The staff is primarily trained through meetings and conferences. The staff attends monthly team meetings, regular meetings with the other NY Refugee School Impact Grantees, local refugee community events, meetings with the Catholic Family Center, and an Annual Refugee Symposium.
The program is evaluated through surveys and focused conversations with students and parents. Participants in the academies, professional development trainings, parent events, and school events are asked to fill out evaluation forms. The evaluations are reviewed by the district and recommendations are made to enhance the program. The staff is evaluated through formal and informal observations.
The summer and mini-academies are very well-received by the students and community alike and the attendance rate is nearly 100%.

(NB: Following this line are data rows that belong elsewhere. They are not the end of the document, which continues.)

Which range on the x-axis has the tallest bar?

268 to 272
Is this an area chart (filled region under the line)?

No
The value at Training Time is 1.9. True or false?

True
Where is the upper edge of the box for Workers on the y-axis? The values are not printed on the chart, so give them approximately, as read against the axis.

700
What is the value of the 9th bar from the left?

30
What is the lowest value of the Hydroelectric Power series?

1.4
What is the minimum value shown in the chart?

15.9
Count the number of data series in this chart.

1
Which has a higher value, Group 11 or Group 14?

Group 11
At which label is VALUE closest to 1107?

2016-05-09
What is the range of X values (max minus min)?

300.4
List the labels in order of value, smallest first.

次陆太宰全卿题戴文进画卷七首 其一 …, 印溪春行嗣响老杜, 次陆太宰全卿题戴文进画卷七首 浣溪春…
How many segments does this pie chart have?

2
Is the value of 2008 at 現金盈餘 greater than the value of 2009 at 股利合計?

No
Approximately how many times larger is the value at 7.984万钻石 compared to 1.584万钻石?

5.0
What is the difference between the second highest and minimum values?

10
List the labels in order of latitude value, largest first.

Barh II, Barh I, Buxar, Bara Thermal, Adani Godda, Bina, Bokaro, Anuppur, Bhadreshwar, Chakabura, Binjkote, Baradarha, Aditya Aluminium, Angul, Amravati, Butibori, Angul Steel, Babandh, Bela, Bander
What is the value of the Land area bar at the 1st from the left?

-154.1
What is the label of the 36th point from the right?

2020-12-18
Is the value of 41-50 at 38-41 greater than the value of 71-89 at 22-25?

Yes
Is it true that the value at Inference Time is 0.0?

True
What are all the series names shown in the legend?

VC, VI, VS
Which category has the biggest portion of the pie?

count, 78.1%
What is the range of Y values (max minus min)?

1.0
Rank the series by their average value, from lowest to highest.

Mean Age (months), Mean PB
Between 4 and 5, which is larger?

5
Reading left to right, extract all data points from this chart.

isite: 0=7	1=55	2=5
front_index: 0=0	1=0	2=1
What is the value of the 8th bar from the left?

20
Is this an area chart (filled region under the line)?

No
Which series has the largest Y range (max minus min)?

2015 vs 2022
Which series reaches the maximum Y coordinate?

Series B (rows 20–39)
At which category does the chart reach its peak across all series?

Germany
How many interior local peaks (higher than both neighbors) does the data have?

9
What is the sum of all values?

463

Before the district had the contract with the Catholic Family Center to provide interpretation and translation, there were many missed opportunities in communicating with refugee parents. All too often, students or older siblings were used to interpret meetings with parents and each school had the autonomy to handle interpretation/translation in whichever way worked best for them. Once the mechanism for providing interpreters through the Catholic Family Center was developed, it took time for teachers and school employees to recognize that the resource was there and to become accustomed to using it. However, once the consciousness of the district's employees was raised, the demand grew and is now so high that the district is exploring additional resources to provide the interpretation/translation services that their non-English speaking students and families are entitled to.
Department of English Language Learners
This program has been operating since Fiscal Year 2006 and is still operating as of March 2011.